Die Stadt ist keine Inspiration, sondern direktes Material
Zwei Orte, die vom Designteam genannt werden, sind entscheidend: die Zeche Minister Stein und das Dortmunder U.
Der eine steht für die Überreste der industriellen Ära, der andere für die kulturelle Transformation der Stadt.
Interessant ist, dass diese Elemente nicht als offensichtliche Grafiken umgesetzt werden. Stattdessen werden architektonische Strukturen und industrielle Linien dekonstruiert und anschließend in dezente Muster im Stoff integriert. Auf den ersten Blick sieht man vor allem Schwarz und Gelb – erst bei genauerem Hinsehen offenbart sich die Struktur der Stadt.
Zurückhaltend, aber inhaltlich sehr dicht.
Immer noch Schwarz und Gelb – aber mit einem anderen Gefühl
Dortmund-Trikots sind schwer „neu zu erfinden“, da die Farben Teil der Identität sind.
Daher geht es in dieser Saison nicht um radikale Veränderung, sondern um Verfeinerung. Die Texturen sind detaillierter, die Schichten dichter, und industrielle Strukturen sind im Material verborgen statt aufgedruckt.
Kurz gesagt: Es sieht immer noch wie ein Dortmund-Trikot aus, fühlt sich aber härter und strukturierter an als zuvor.
„Built Like Dortmund“ als Haltung
Der Launch steht unter dem Konzept „Built Like Dortmund“.
Auf den ersten Blick wirkt es wie ein visuelles Projekt, tatsächlich ist es jedoch eher eine Interpretationsweise: Die Art, wie die Stadt gebaut wurde, ist auch die Art, wie sie heute dargestellt wird.
Es wurde eine KI-generierte visuelle Umgebung geschaffen, die urbane Architektur und industrielle Elemente in einer futuristischen Szene kombiniert. Gleichzeitig wurden auch physische Industrie-Installationen realisiert.
Digital und real existieren nebeneinander, doch im Mittelpunkt steht nicht die Technologie, sondern die Atmosphäre.
Der Launch in drei Akten
Die Präsentation des Trikots wurde in drei Phasen gegliedert:
Der erste Stopp war Kokerei Hansa, ein ehemaliger Industriestandort. Beleuchtet verliert der Ort fast seine ursprüngliche Funktion.
Der zweite Moment war direkt und schlicht: Die Mannschaft trug das Trikot im letzten Heimspiel der Saison – ohne große Inszenierung.
Der letzte Teil fand im Signal Iduna Park statt, begleitet von Medien- und Fan-Events.

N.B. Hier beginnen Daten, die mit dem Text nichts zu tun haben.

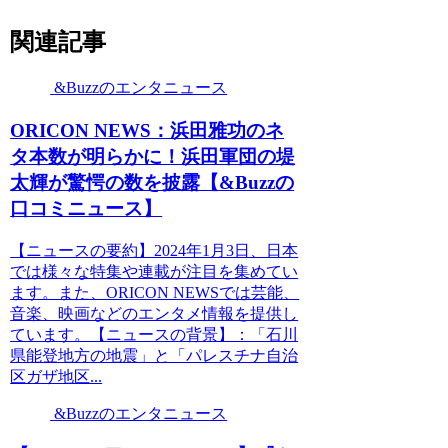
関連記事
&Buzzのエンタニュース
ORICON NEWS：浜田雅功のネ
タ本数が明らかに！浜田軍団の堤
太輝が驚愕の数を披露【&Buzzの
口コミニュース】
【ニュースの要約】2024年1月3日、日本
では様々な特集や連載が注目を集めてい
ます。また、ORICON NEWSでは芸能、
音楽、映画などのエンタメ情報を提供し
ています。【ニュースの背景】：「石川
県能登地方の地震」と「パレスチナ自治
区ガザ地区...
&Buzzのエンタニュース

Insgesamt wirkt der Prozess weniger wie ein klassischer Produktlaunch, sondern eher wie eine schrittweise Integration des Trikots in die Stadt.
Markenbotschaft
PUMA formuliert es klar: Es geht nicht nur um ein Trikot, sondern um den Charakter Dortmunds – hart, direkt und ohne Verzierungen.
Der Verein sieht es ähnlich, jedoch emotionaler: Das Trikot steht sowohl für das Team als auch für die kollektive Erinnerung der Fans und der Stadt.
Zwei Perspektiven, ein gemeinsamer Gedanke.